L’ancien président du musée parisien a été mis à la disposition de la police lundi dans les locaux de l’Office central de lutte contre le trafic des biens culturels (OCBC), en compagnie de deux éminents égyptologues français, selon une source proche du dossier.
Les deux spécialistes ont été libérés sans inculpation à ce stade, a-t-il ajouté.
Faux certificats d’origine de cinq pièces de monnaie égyptiennes antiques
Jean-Luc Martinez a été inculpé de “complicité d’escroquerie en bande organisée et de blanchiment d’argent pour avoir facilité à tort l’origine d’un bien d’un crime ou d’un délit”, a précisé la source judiciaire.
Selon l’hebdomadaire français Le Canard enchaîné, qui a annoncé la garde à vue, les enquêteurs tentent de savoir si Jean-Luc Martinez avait “fermé les yeux” sur de faux certificats d’origine de cinq antiquités égyptiennes, dont une stèle en granit rose de Toutankhamon, acquise pour le Louvre Abu Dhabi “pour plusieurs dizaines de millions d’euros”.
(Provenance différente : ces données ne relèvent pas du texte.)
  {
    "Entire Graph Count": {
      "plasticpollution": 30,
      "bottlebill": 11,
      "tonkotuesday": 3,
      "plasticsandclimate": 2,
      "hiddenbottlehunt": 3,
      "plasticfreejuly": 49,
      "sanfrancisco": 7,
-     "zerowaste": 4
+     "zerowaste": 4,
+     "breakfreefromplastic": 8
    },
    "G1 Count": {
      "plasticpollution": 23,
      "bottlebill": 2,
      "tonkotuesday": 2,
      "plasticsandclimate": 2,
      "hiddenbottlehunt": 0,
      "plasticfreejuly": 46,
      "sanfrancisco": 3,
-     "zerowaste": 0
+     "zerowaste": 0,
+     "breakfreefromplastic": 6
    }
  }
Jean-Luc Martinez, mécène du Louvre de 2013 à l’été 2021, est désormais ambassadeur de la coopération internationale dans le domaine du patrimoine.
Une enquête préliminaire sur des soupçons de trafic d’antiquités en provenance de pays instables du Moyen-Orient a été ouverte en juillet 2018 par le parquet national chargé de la lutte contre la criminalité organisée (Junalco) du parquet de Paris.
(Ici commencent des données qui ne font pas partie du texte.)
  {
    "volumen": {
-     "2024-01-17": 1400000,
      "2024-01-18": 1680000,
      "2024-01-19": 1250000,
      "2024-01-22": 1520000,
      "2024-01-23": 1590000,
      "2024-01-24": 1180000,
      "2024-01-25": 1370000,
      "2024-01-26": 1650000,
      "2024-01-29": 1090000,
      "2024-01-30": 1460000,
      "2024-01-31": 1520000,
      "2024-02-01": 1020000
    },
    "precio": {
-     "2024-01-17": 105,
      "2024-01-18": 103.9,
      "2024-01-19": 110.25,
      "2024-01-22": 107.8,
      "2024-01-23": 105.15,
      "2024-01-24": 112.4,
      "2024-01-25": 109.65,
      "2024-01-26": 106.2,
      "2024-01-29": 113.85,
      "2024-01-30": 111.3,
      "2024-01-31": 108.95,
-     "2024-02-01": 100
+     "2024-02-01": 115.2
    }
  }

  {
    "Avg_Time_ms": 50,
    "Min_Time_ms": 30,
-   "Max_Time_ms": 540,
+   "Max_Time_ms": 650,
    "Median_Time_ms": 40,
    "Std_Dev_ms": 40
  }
Ce trafic toucherait des centaines de pièces et coûterait plusieurs dizaines de millions d’euros, selon des sources proches à l’époque.
« Escroqueries en bande organisée »
Dans cette affaire, au moins trois autres personnes sont poursuivies pour “escroquerie en bande organisée, association de malfaiteurs et blanchiment d’argent en bande organisée”.
Une experte en archéologie méditerranéenne et son mari ont été mis en examen en juin 2020 et soumis à un contrôle judiciaire.
Des objets archéologiques pillés dans plusieurs pays touchés par l’instabilité depuis le début des années 2010 et l’émergence du printemps arabe ont été soupçonnés d’être « blanchis » : Égypte, Libye, Yémen et Syrie.
Un galeriste germano-libanais a également été arrêté en mars dernier. L’OCBC cherche à déterminer les conditions de l’acquisition par le Louvre Abu Dhabi, à travers cette galerie, des cinq antiquités illégalement extraites d’Egypte, selon Le Canard enchaîné.